The statewide mask order which went into effect on June 26 requiring individuals to wear a face covering in indoor public spaces and outdoors when people are unable to stay six feet apart from others has been helping to make a positive difference throughout the lower valley – we cannot let down our guard against COVID-19 as Yakima County moves to Phase 1.5 of the Safe Start Washington plan.
Face coverings have become a part of our normal routine and everyday attire, which are now and must remain in healthy fashion, along with social distance mandates as the responsibility for slowing down the spread of the virus begins with each of us – they’re effective and inexpensive, and yes, they can be uncomfortable and inconvenient.
COVID-19 doesn’t recognize city limits, county boundaries or political affiliations. And it’s not going away any time soon. We must work together to protect our families, friends, and neighbors by wearing fabric face coverings, scarves and bandana coverings, or other material as recommended by the Centers for Disease Control and Prevention which are meant to keep us safe.
Wearing a protective face covering matched with social distance protocols demonstrates our compassion for one another and sets a courageous example for all to follow in demonstrating our patriotic spirit in fighting this disease.
Keep in mind to wash your hands often. Watch what you touch. Avoid touching your face when you have touched surfaces you have not cleaned yourself.
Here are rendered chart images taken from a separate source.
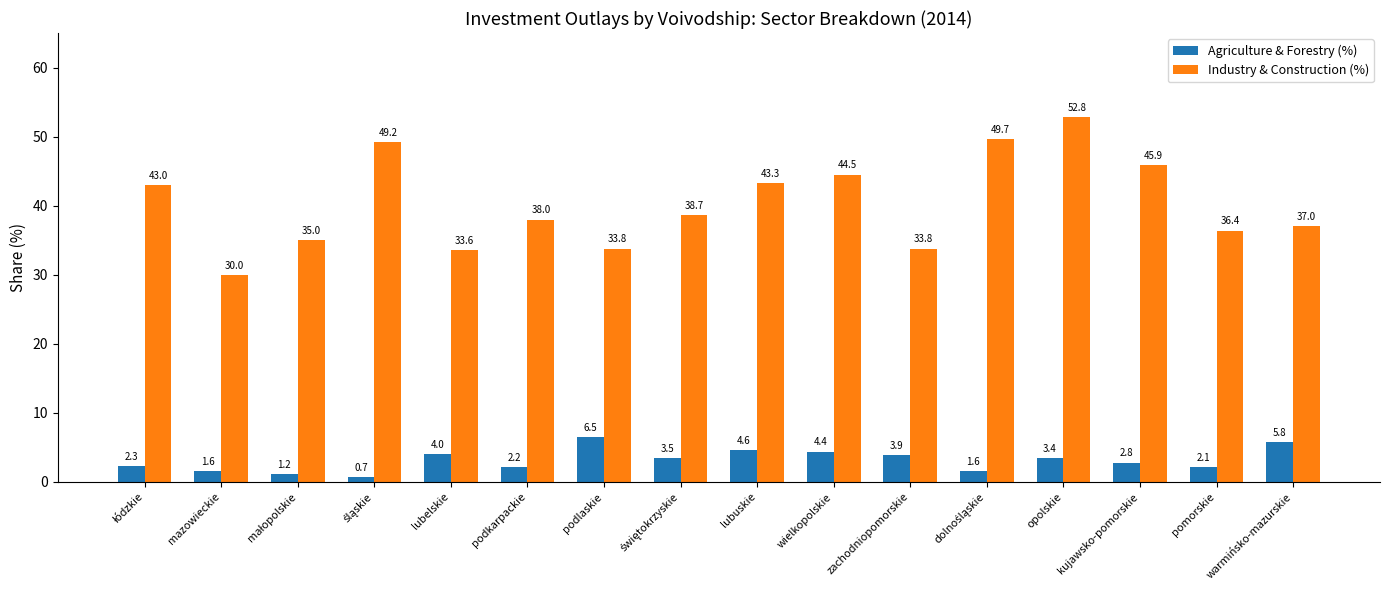

Rank the series by their maximum value, from highest to lowest.

Industry & Construction (%), Agriculture & Forestry (%)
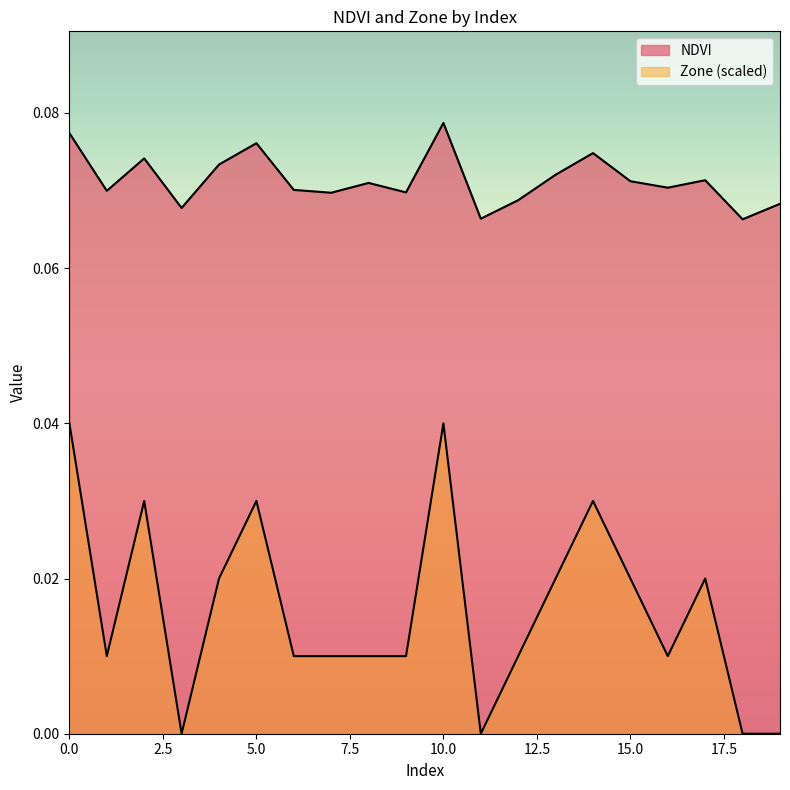

At which category does Zone reach its first local peak?

2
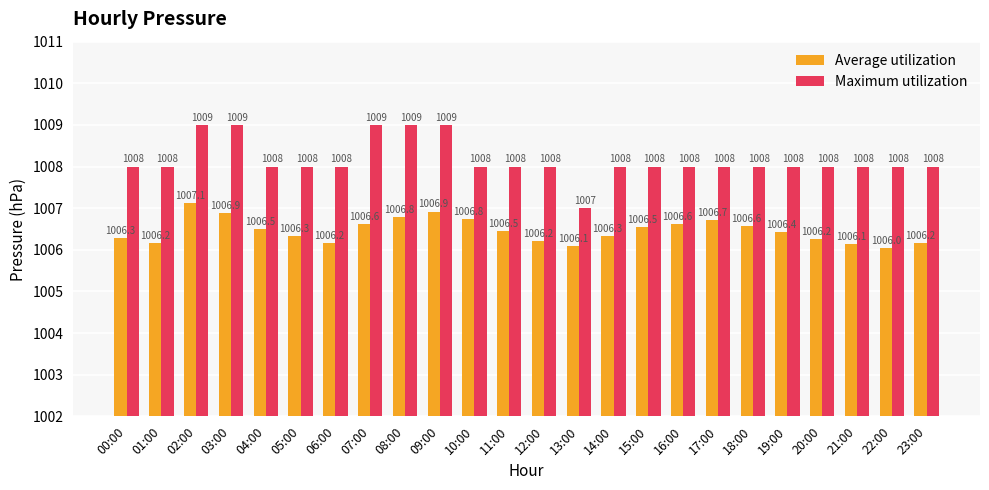

True or false: Average utilization has a value of 1006.2 at 12:00.

True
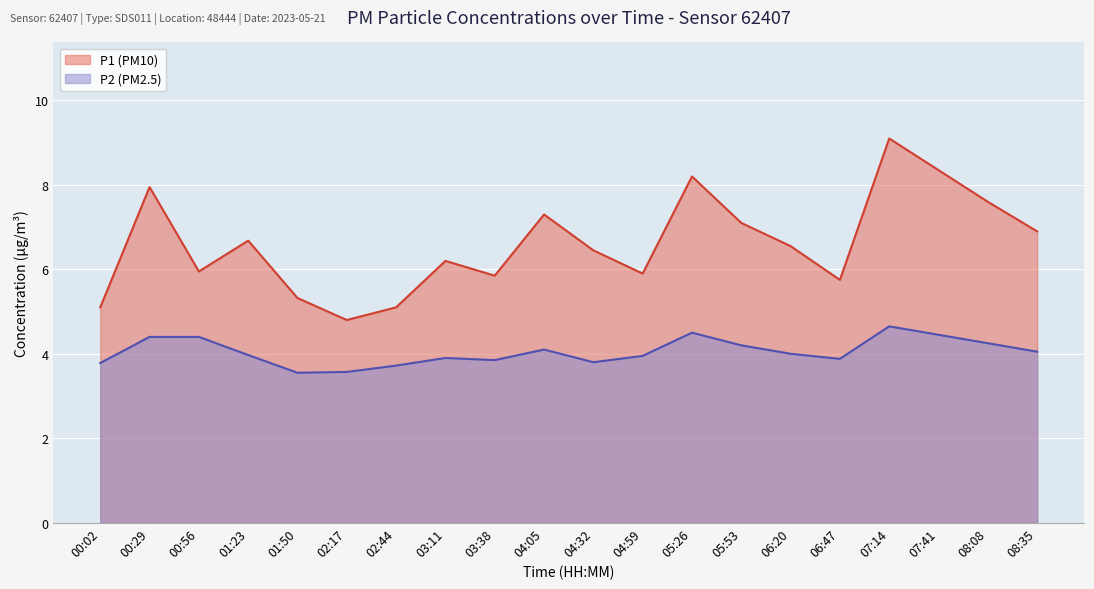

What is the value of the P1 point at the 16th from the left?

5.8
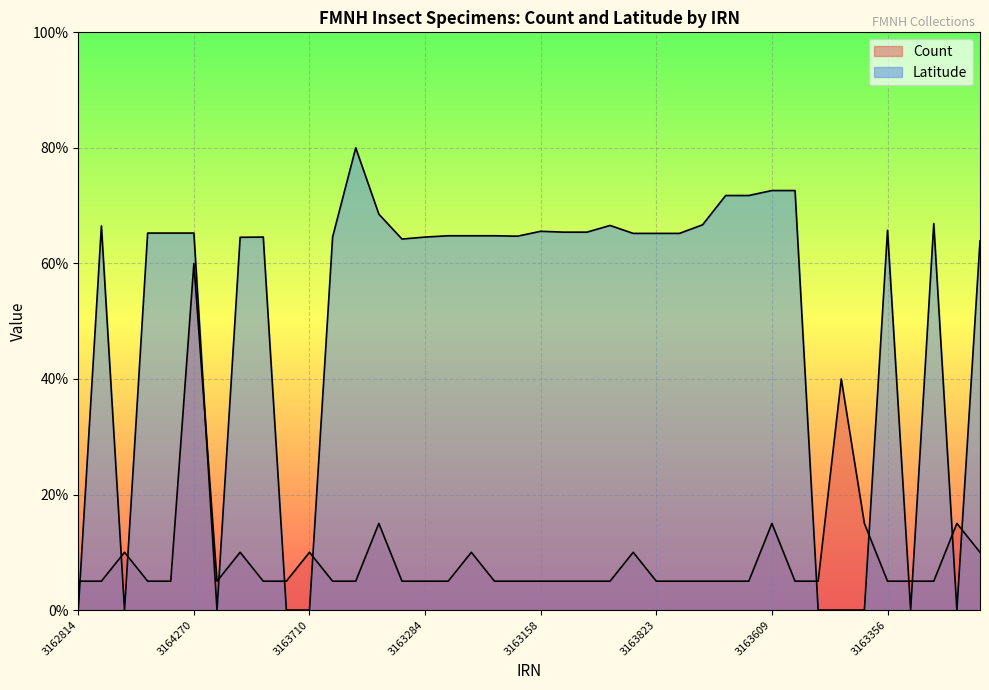

List the series in order of their overall mean, lowest first.

Count, Latitude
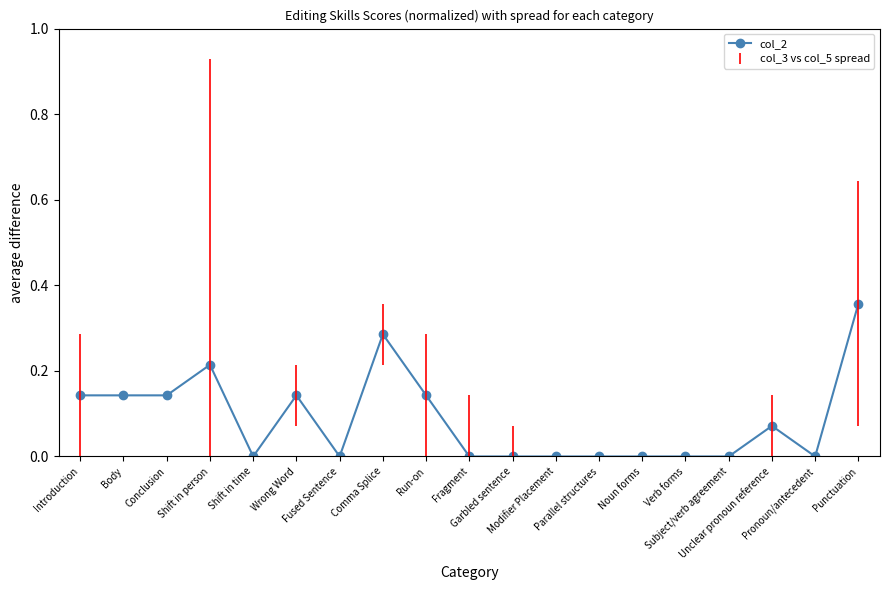

What is the sum of all values?

1.6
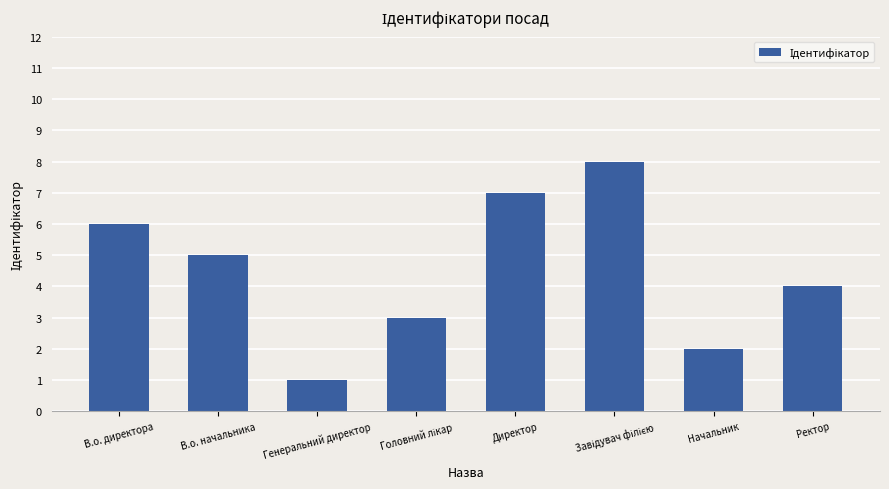

Reading left to right, extract all data points from this chart.

6	5	1	3	7	8	2	4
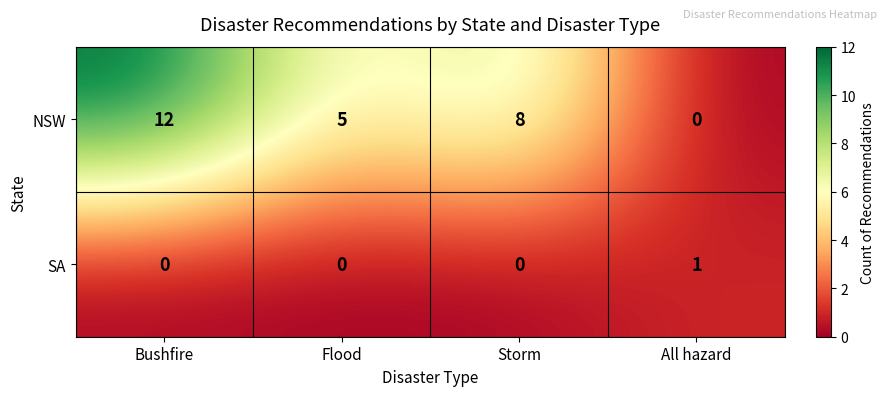

What is the spread (max minus min) of values at All hazard?

1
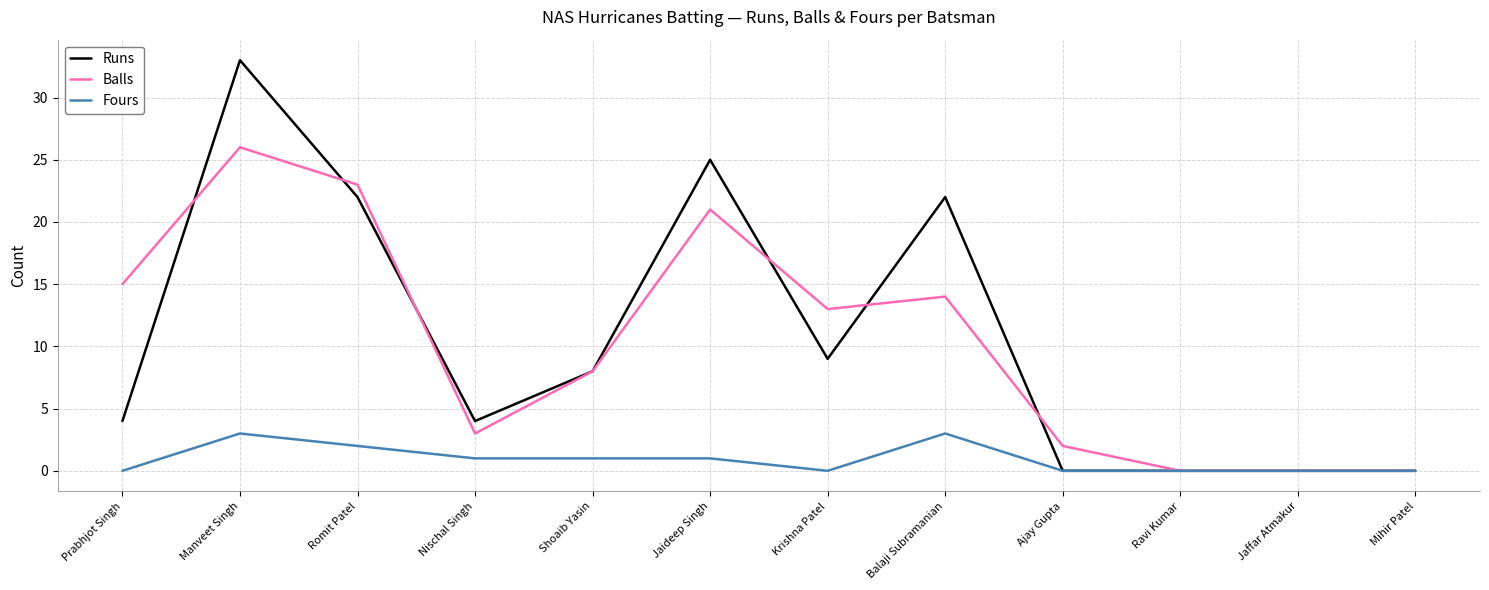

What is the average value of the Runs series?

11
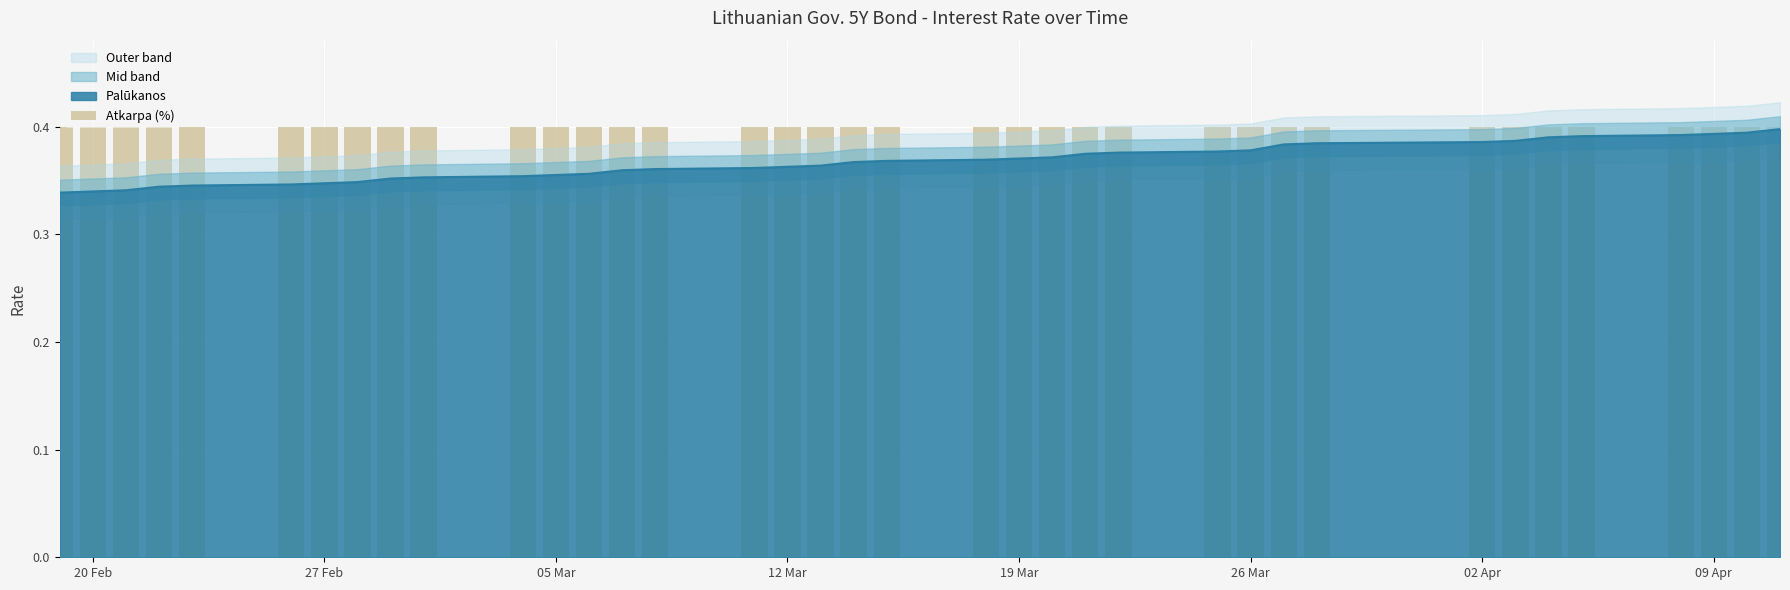

What is the minimum value shown in the chart?

0.3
Conventional wisdom suggests that when a sickness is mild, it’s not too much to worry about. But if you’re taking comfort in World Health Organization reports that over 80% of global COVID-19 cases are mild or asymptomatic, think again.
As virologists race to understand the biomechanics of SARS-CoV-2, one thing is becoming increasingly clear: even “mild” cases can be more complicated, dangerous and harder to shake than many first thought.
Throughout the pandemic, an idea has persevered is that people who have “mild” cases of COVID-19 and don’t require an intensive care unit (ICU) of medical treatment or the use of a ventilator are spared from serious health effects. This narrative leads us to believe that the “mildly infected” patients’ ordeal ends within two weeks of becoming ill, at which point they recover and everything goes back to normal, but this may not be the case.
Doctors are still trying to learn and understand the evolving and possibly long-lasting side-effects contracted from the disease. They now know the virus not only affects the lungs and blood, but kidneys, liver and brain as well.
It’s our time to be supportive of one another while encouraging our community to make a healthy difference by practicing the recommendations that can help keep us all safe — wear a mask, wash your hands, practice social distancing and avoid large crowds.
Let’s keep the momentum rolling forward in protecting our community and safeguarding Yakima County’s freedom.